→ **Ausgewählter Auszug**:
━━━━━━━━━━━━━━━━━━━━

Aufgrund der verschiedenen Höhen ist das Klima auf Mallorca sehr unterschiedlich. Am Hauptgebirge, der Serra de Tramuntana, müssen die von Norden kommenden feuchten Luftmassen aufsteigen und regnen sich dabei ab. Die Niederschlagssumme am Kloster Lluc liegt bei 1.200 mm (zum Vergleich Köln: 800 mm). Auf der Südhälfte Mallorcas kommen daher nur noch wenige Niederschläge (300 mm) an. Ähnlich gegensätzlich verhält es sich mit den Temperaturen, die im Gebirge im Durchschnitt um die 12° C betragen, im Flachland aber 18° C.

━━━━━━━━━━━━━━━━━━━━

(Einträge aus einer Datenquelle)
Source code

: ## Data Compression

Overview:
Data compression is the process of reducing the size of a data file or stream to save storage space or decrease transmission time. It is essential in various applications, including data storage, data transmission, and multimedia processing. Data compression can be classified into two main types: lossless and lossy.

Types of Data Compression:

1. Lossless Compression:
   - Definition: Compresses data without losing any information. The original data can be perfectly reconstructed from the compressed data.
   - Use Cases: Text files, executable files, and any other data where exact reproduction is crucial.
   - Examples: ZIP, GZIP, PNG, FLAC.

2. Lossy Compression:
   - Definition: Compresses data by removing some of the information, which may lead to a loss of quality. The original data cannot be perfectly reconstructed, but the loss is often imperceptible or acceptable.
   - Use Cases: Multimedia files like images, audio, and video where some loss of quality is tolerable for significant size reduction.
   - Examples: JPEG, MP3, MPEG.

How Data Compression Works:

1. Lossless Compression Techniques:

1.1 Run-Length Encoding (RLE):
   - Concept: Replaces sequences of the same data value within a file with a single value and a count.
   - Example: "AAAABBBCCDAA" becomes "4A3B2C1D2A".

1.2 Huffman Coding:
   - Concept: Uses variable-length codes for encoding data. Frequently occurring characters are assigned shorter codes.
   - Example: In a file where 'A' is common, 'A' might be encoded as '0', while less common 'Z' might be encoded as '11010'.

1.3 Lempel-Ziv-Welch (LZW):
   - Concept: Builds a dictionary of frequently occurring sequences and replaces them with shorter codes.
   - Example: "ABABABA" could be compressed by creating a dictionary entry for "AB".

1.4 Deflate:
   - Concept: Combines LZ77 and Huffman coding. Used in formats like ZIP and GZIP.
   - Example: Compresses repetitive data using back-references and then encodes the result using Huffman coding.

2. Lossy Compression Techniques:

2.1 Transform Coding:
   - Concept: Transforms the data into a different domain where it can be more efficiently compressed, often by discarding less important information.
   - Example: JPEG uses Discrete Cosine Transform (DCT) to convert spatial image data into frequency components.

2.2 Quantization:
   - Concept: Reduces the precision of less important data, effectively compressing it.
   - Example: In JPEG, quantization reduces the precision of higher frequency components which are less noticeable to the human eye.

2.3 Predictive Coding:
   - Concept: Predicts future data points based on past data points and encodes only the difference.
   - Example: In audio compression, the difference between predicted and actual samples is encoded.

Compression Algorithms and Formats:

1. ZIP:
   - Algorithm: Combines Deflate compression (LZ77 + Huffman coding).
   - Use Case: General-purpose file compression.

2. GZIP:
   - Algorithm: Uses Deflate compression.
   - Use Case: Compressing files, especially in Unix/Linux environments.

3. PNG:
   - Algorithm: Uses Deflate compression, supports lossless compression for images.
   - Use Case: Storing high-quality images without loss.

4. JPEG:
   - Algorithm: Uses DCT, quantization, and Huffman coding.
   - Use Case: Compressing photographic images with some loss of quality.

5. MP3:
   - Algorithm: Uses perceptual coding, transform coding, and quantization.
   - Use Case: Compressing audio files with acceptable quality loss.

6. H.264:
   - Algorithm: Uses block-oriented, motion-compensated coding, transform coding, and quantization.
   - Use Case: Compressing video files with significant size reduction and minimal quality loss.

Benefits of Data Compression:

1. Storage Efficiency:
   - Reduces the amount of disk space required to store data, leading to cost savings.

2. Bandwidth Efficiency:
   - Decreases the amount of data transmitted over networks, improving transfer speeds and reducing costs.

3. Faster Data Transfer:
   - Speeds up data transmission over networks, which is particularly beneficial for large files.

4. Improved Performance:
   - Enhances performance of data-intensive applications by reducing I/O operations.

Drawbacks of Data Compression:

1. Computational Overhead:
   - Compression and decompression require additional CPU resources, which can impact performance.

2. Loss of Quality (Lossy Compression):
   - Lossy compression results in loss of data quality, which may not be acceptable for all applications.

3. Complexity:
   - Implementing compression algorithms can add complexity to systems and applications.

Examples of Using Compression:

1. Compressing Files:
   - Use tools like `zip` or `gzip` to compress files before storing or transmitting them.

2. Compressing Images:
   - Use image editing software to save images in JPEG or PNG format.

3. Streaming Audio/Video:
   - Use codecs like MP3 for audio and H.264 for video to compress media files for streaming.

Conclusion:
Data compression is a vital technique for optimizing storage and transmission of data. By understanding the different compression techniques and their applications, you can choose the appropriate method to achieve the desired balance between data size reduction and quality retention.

━━━━━━━━━━━━━━━━━━━━

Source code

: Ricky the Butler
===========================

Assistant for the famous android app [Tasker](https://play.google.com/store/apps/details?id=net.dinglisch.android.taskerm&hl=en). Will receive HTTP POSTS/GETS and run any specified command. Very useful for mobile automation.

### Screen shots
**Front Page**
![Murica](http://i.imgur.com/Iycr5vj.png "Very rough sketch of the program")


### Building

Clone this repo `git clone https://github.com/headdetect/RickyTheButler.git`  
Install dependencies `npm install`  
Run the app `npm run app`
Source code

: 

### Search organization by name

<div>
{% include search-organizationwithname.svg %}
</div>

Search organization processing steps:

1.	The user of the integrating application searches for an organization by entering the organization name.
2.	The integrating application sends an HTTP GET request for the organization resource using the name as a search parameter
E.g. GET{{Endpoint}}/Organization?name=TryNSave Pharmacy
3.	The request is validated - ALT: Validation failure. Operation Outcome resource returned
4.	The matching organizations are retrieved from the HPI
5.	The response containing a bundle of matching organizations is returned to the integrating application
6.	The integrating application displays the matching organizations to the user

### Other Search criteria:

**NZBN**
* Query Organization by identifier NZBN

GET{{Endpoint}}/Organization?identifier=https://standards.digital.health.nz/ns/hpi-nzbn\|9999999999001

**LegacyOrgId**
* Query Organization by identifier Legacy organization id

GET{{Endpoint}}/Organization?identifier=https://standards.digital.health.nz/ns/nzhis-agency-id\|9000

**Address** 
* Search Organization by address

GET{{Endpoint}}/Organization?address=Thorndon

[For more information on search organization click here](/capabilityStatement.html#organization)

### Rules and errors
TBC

━━━━━━━━━━━━━━━━━━━━

Geben Sie aus dem Auszug zum Klima auf Mallorca alles von „Aufgrund der verschiedenen“ bis hinunter zu „aber 18° C.“ wortgetreu wieder. Maßgeblich ist allein der Auszug zum Klima auf Mallorca.

Aufgrund der verschiedenen Höhen ist das Klima auf Mallorca sehr unterschiedlich. Am Hauptgebirge, der Serra de Tramuntana, müssen die von Norden kommenden feuchten Luftmassen aufsteigen und regnen sich dabei ab. Die Niederschlagssumme am Kloster Lluc liegt bei 1.200 mm (zum Vergleich Köln: 800 mm). Auf der Südhälfte Mallorcas kommen daher nur noch wenige Niederschläge (300 mm) an. Ähnlich gegensätzlich verhält es sich mit den Temperaturen, die im Gebirge im Durchschnitt um die 12° C betragen, im Flachland aber 18° C.